Zu den Fakten: Die Zahl der Tischtennis-Vereine im Kreis Westmünsterland blieb mit 30 im Vergleich zur Vorsaison zwar unverändert. Doch hatten die für die Saison 2020/2021 insgesamt 57 Jugendteams für den Spielbetrieb auf Kreis- und Bezirksebene gemeldet, sind es jetzt nur noch 40. Erhöht hat sich gleichzeitig die Zahl jener Klubs im Kreis Westmünsterland, die überhaupt kein Nachwuchsteam mehr stellen – nämlich von sieben im Vorjahr auf nun elf.

Der aktive Spieler beim TV Borken und Funktionär im Westdeutschen Tischtennis-Verband (WTTV) weiß jedoch, dass der hiesige Kreis mit dem Rückgang um exakt 29,83 Prozent an Meldungen im Jugendbereich kein Alleinstellungsmerkmal besitzt. „In anderen Kreisen dürfte die Situation sehr ähnlich sein“, sagt er.
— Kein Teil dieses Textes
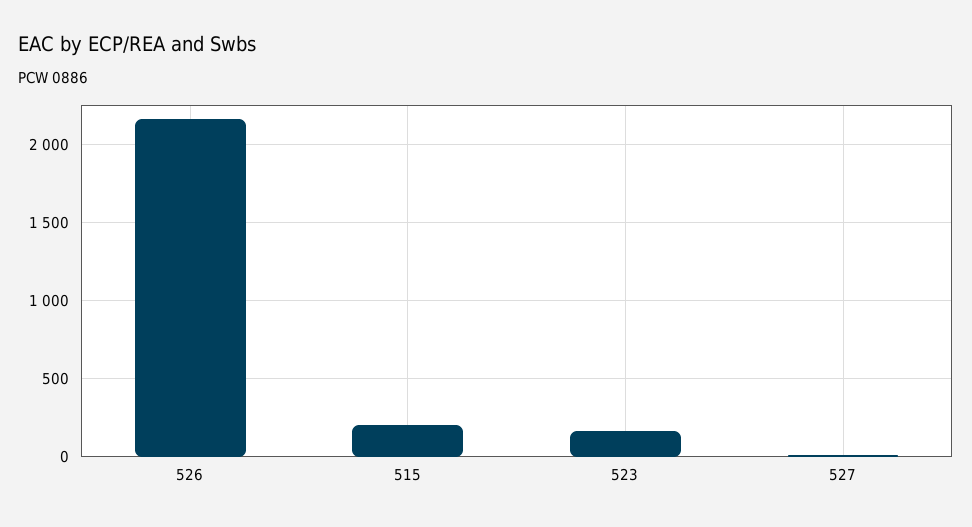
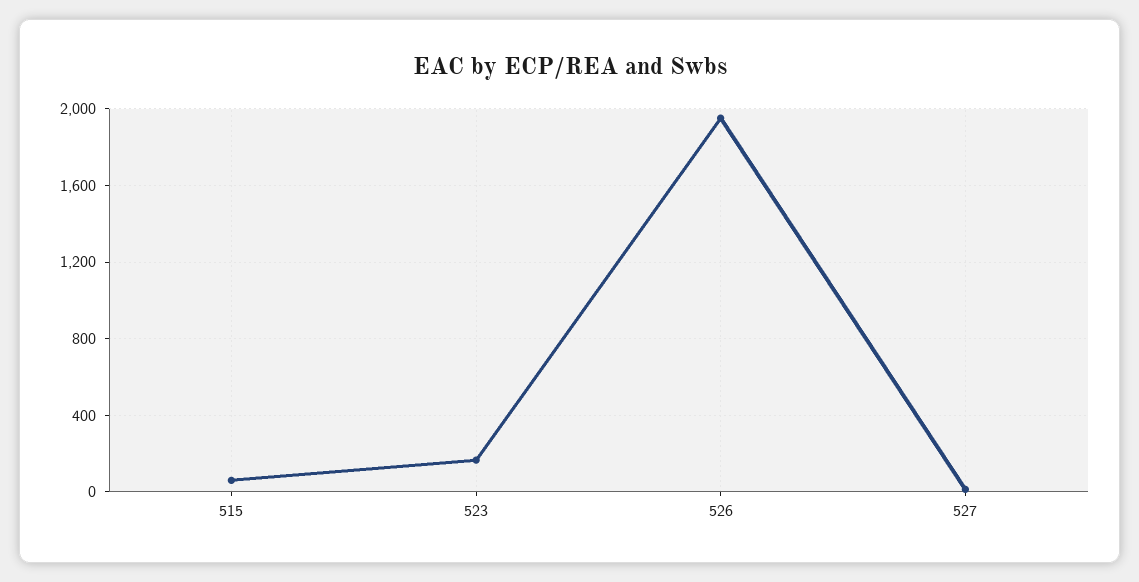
526: 2150 -> 1950
515: 200 -> 50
Und überhaupt: Nicht nur der Tischtennis-Sport musste unter Corona leiden. „Die Pandemie hat ein derartiges Problem allgemein im Breitensport, vor allem natürlich in Hallensportarten, verursacht. Der Trend ist also nicht Tischtennis-spezifisch.“ Und im Anschluss an die Ferien habe er schon wieder mehr Jugendliche in den Hallen an den Platten gesehen.
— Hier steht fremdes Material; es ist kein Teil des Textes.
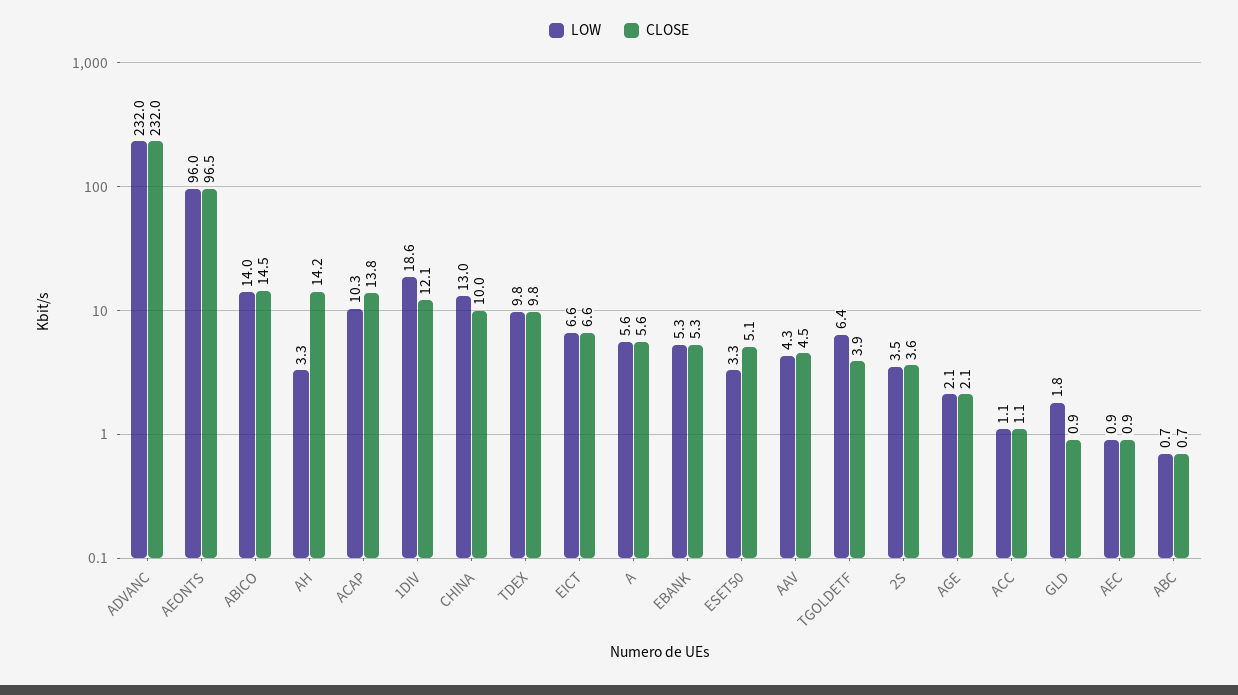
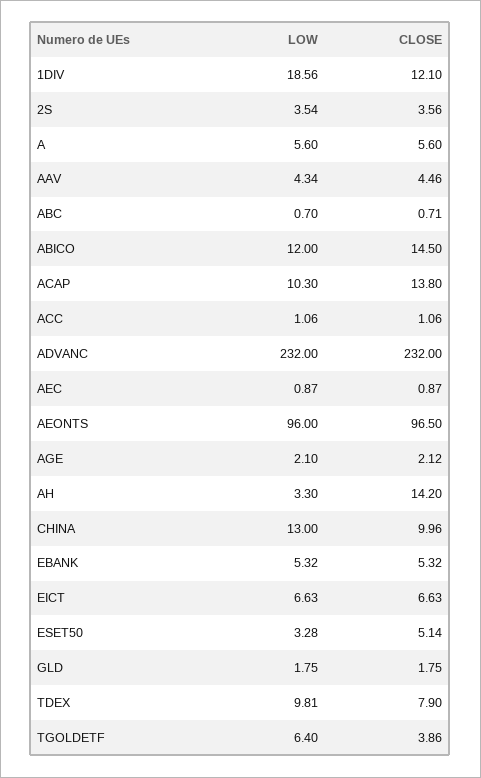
LOW, ABICO: 14 -> 12
CLOSE, TDEX: 9.8 -> 7.9
CLOSE, GLD: 0.9 -> 1.75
Erste sichtbare Schritte der Entspannung also und Grund zur Hoffnung? Für Kuth schon. „Das Leben muss sich erst wieder normalisieren. Dann wird auch die Jugend wieder vermehrt nicht nur zum Tischtennis finden, sondern auch Interesse daran entwickeln, in einen regelmäßigen Spielbetrieb einzusteigen.“

„Jetzt aber haben die Vereine lieber defensiv gemeldet“, erklärt Kuth. „Um Team-Abmeldungen mangels Masse aus dem laufenden Saisonbetrieb vorzubeugen, wollen sie nun erst sehen und abwarten, wer von den jungen Spielern wirklich dabei bleibt. Nach der Rückrunde sehen wir diesbezüglich klarer.“ Er ist überzeugt davon, dass dann die Zahlen anders aussehen – und nicht irgendwann sein Ehrenamt als Kreis-Jugendwart überflüssig wird, weil’s keinen Nachwuchs mehr gibt. „Dafür ist dieser Sport einfach zu attraktiv“, sagt er.
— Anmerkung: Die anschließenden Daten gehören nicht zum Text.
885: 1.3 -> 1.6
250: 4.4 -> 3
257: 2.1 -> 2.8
Darauf verlassen, dass die Jugend die Attraktivität des Tischtennis von selbst (wieder) entdeckt, dürfe man sich jedoch nicht. „Wir müssen etwas tun, um die Jugend in diesen Sport zu bringen“, sagt er und berichtet von Geldern, die der Landessportbund und der WTTV dafür „unkompliziert“ (Kuth) zur Verfügung stelle. Für Projekte und Aktionen in Vereinen und Schulen. Die Zeiten, in denen Vereinssport im Mittelpunkt der jugendlichen Freizeitgestaltung steht, sind eben längst vorbei. Klubs und Verbände müssen werben. In eigener Sache. Und dabei den Nachwuchs abholen.

Der gegenwärtige deutliche Rückgang an gemeldeten Jugendteams sei übrigens unabhängig von der Größe der Vereine, berichtet Kuth, der sich jedoch über die konstanten, sogar ganz leicht steigenden Team-Zahlen im Erwachsenenbereich im Kreis Westmünsterland etwas wundert. „Da sind die Hallen voll“, sagt er und hofft, dass er das sehr bald auch wieder über den Trainings- und Spielbetrieb bei der Jugend sagen kann.